▶ [WHAT IS BEING ASKED]:
Condense the paragraph of the hotel announcement that begins "The larger Okura Prestige Tower" into a short bulleted list that keeps its main facts.

▶ [SOURCE TEXT]:
Hotel Okura Co., Ltd. announced the much-anticipated opening of The Okura Tokyo in early September of 2019, replacing the highly reputed but aging Hotel Okura Tokyo. The Okura Tokyo will reprise the former Hotel Okura Tokyo’s famed traditional Japanese beauty as well as its cherished simplicity and elegance to offer a new combination of “traditional luxury” and “contemporary luxury”.
A total of 508 luxury rooms will be available in two buildings on the spacious central-Tokyo Okura property, about half of which will be covered with lush gardens and greenery. Advanced reservations for individuals will be accepted from April 2019; reservations for meetings, incentives, conferences and exhibitions will be possible from September 2018.
The smaller of the two buildings, The Okura Heritage Wing, which will have its own reception, will be a 75-meter, 17-story structure with refreshing views of gardens and greenery on three sides. The Wing will be a top-end luxury hotel with a tasteful, classically Japanese atmosphere. The beloved Yamazato Japanese restaurant will make its awaited return, as will the renowned Chosho-an tea ceremony room, making the Wing the perfect choice for special gatherings in elegant Japanese settings.
The larger Okura Prestige Tower will be a 188-meter, 41-story structure combining premium quality accented with refined Japanese aesthetics. Guest rooms will begin on the 28th floor, affording wonderful vistas of Tokyo from every room. The Tower will offer fine dining options and banquet facilities, including one of the largest ballrooms of any hotel in Tokyo to establish The Okura Tokyo immediately as a premier venue for prestigious international conferences.
“As Leonardo da Vinci said, simplicity is the ultimate sophistication. This is what we are trying to realize with The Okura Tokyo, a hotel designed on the philosophy of simplicity and elegance,” said Toshihiro Ogita, President of Hotel Okura. “It was sad to put our much-adored Hotel Okura Tokyo to rest, but I am fully confident that The Okura Tokyo will be equally loved by our worldwide guests and visitors. The Okura Tokyo will proudly offer the incomparable Japanese-style hospitality and other attributes that distinguished our original hotel, which we will combine with the highest standards of contemporary luxury to ensure that guests enjoy memorable, supremely comfortable stays.”

▶ [GIVEN INFORMATION]:
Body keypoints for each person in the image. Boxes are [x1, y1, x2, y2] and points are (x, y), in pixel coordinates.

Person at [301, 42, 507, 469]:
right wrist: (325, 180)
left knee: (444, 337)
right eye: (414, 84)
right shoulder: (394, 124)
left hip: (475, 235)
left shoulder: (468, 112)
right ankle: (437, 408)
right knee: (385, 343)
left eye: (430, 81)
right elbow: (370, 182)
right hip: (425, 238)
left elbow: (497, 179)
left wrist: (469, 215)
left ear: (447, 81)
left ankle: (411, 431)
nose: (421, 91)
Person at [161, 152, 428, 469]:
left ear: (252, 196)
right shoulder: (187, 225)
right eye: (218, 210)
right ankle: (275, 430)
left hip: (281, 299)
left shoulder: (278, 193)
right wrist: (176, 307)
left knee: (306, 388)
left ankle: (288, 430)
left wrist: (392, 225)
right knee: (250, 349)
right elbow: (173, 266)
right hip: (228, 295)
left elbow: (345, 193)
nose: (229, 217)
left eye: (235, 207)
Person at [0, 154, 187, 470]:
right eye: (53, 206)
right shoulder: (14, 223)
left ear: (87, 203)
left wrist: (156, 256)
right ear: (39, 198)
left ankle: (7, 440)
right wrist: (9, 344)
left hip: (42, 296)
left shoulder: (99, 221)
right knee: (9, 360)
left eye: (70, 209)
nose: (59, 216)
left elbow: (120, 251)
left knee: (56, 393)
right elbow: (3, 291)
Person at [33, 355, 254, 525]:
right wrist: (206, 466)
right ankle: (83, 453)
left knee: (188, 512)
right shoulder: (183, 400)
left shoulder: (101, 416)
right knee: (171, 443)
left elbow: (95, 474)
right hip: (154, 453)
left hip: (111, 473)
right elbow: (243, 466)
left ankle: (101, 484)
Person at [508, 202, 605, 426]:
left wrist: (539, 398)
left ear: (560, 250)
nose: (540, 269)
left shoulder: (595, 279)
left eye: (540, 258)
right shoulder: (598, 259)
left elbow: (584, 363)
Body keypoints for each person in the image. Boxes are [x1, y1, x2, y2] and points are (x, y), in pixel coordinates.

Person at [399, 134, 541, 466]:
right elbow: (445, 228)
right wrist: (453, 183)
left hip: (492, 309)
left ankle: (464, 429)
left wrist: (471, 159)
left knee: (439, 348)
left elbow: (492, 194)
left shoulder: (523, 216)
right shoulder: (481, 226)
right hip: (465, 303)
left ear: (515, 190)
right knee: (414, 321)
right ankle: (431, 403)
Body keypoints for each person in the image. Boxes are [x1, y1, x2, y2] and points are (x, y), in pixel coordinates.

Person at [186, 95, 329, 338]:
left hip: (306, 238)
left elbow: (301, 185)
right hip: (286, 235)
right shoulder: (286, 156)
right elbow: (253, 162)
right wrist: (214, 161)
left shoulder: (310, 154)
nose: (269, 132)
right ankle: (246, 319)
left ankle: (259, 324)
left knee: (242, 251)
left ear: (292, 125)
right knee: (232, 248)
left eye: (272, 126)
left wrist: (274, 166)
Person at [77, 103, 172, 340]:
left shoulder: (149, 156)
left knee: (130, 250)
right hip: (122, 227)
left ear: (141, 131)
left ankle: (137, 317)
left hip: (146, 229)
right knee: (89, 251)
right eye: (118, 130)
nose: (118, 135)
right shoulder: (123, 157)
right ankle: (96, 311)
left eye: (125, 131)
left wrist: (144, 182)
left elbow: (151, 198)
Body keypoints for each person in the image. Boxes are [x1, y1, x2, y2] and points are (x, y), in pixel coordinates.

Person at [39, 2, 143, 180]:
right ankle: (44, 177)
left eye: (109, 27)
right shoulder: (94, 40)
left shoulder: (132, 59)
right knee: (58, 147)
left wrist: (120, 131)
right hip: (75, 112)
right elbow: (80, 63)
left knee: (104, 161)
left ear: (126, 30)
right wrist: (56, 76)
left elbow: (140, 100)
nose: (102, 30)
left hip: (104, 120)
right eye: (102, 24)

▶ [ANSWER TO THIS EXERCISE]:
- The Okura Prestige Tower is the larger building: 188 meters and 41 stories, combining premium quality with refined Japanese aesthetics.
- Guest rooms begin on the 28th floor, so every room has views of Tokyo.
- It will have fine dining and banquet facilities, including one of the largest hotel ballrooms in Tokyo.
- These facilities are meant to establish The Okura Tokyo immediately as a premier venue for prestigious international conferences.